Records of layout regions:
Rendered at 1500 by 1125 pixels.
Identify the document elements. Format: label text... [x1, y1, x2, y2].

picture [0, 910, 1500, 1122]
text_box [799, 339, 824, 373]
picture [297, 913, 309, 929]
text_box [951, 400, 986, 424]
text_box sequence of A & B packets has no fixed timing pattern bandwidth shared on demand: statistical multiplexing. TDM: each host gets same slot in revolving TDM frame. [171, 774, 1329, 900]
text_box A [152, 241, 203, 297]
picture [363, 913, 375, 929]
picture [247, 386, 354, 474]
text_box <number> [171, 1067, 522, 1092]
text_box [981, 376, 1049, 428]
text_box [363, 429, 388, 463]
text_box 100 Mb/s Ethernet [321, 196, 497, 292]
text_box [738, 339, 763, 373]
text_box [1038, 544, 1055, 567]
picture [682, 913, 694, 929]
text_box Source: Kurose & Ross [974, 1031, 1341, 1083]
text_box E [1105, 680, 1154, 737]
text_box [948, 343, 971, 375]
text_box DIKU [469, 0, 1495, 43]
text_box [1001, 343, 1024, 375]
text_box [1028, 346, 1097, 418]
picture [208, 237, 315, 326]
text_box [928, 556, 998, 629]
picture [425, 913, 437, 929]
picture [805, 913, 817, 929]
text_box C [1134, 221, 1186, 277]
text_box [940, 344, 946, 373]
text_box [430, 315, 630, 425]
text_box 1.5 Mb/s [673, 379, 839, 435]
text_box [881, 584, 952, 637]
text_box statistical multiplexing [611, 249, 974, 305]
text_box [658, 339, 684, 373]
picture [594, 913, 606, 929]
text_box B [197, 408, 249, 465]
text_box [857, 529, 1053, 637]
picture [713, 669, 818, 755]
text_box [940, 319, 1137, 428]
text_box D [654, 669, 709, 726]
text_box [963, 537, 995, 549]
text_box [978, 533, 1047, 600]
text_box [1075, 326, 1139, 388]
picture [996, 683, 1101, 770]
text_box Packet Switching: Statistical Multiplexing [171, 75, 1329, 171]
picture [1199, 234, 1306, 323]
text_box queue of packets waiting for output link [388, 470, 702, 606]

> _Your task_: Arrange the item lines from the start of the items through the line containing "Identify the document" as a JSON list of strings, one string per line and no blank lines.

> _Written reply_:
[
  "Rendered at 1500 by 1125 pixels.",
  "Identify the document elements. Format: label text... [x1, y1, x2, y2]."
]